[Dataset records]
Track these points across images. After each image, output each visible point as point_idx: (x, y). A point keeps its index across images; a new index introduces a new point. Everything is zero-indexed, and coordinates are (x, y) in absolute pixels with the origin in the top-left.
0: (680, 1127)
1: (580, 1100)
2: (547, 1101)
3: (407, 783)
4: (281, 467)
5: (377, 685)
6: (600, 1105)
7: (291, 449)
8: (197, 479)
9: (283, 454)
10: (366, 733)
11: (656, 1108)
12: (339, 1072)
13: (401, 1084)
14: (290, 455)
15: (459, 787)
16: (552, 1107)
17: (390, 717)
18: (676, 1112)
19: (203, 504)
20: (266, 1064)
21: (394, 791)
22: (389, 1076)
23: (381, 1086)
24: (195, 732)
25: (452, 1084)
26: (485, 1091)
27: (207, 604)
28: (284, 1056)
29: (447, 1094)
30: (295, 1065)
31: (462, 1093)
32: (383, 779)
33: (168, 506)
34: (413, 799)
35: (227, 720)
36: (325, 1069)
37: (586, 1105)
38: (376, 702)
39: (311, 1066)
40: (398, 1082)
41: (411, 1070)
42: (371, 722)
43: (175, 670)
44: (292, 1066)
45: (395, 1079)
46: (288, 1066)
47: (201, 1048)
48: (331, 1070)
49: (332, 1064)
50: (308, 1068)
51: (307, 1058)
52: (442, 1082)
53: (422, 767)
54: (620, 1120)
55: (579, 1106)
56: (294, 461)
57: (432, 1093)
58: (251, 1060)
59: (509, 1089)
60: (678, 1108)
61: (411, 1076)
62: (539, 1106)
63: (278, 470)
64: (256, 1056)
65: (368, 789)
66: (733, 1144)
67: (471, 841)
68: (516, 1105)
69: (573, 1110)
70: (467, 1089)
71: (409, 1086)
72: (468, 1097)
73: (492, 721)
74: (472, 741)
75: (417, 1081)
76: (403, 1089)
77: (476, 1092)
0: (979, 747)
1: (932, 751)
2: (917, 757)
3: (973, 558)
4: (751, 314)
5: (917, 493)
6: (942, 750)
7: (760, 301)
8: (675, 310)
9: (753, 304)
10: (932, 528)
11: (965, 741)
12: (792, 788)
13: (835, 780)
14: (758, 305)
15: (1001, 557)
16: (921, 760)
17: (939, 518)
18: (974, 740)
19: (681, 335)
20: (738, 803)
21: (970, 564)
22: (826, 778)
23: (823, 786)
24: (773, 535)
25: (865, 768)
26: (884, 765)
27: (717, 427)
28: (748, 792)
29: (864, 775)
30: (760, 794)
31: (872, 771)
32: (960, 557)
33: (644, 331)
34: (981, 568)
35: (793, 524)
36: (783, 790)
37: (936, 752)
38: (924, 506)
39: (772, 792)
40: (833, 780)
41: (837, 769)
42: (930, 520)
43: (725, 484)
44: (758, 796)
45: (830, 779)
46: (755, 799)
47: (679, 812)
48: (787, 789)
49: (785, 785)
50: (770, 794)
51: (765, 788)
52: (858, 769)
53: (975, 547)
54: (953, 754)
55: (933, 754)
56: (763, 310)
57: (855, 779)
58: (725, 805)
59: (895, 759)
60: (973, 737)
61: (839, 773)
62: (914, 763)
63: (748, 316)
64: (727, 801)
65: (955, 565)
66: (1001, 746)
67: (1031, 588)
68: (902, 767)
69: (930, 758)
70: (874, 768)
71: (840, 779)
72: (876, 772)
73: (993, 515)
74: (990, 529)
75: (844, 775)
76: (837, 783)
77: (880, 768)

◆ **Task**
Print exactly the line containing "66: (733, 1144)" and every line after it through the end of the records above, and nothing else.

◆ **Result of the task**
66: (733, 1144)
67: (471, 841)
68: (516, 1105)
69: (573, 1110)
70: (467, 1089)
71: (409, 1086)
72: (468, 1097)
73: (492, 721)
74: (472, 741)
75: (417, 1081)
76: (403, 1089)
77: (476, 1092)
0: (979, 747)
1: (932, 751)
2: (917, 757)
3: (973, 558)
4: (751, 314)
5: (917, 493)
6: (942, 750)
7: (760, 301)
8: (675, 310)
9: (753, 304)
10: (932, 528)
11: (965, 741)
12: (792, 788)
13: (835, 780)
14: (758, 305)
15: (1001, 557)
16: (921, 760)
17: (939, 518)
18: (974, 740)
19: (681, 335)
20: (738, 803)
21: (970, 564)
22: (826, 778)
23: (823, 786)
24: (773, 535)
25: (865, 768)
26: (884, 765)
27: (717, 427)
28: (748, 792)
29: (864, 775)
30: (760, 794)
31: (872, 771)
32: (960, 557)
33: (644, 331)
34: (981, 568)
35: (793, 524)
36: (783, 790)
37: (936, 752)
38: (924, 506)
39: (772, 792)
40: (833, 780)
41: (837, 769)
42: (930, 520)
43: (725, 484)
44: (758, 796)
45: (830, 779)
46: (755, 799)
47: (679, 812)
48: (787, 789)
49: (785, 785)
50: (770, 794)
51: (765, 788)
52: (858, 769)
53: (975, 547)
54: (953, 754)
55: (933, 754)
56: (763, 310)
57: (855, 779)
58: (725, 805)
59: (895, 759)
60: (973, 737)
61: (839, 773)
62: (914, 763)
63: (748, 316)
64: (727, 801)
65: (955, 565)
66: (1001, 746)
67: (1031, 588)
68: (902, 767)
69: (930, 758)
70: (874, 768)
71: (840, 779)
72: (876, 772)
73: (993, 515)
74: (990, 529)
75: (844, 775)
76: (837, 783)
77: (880, 768)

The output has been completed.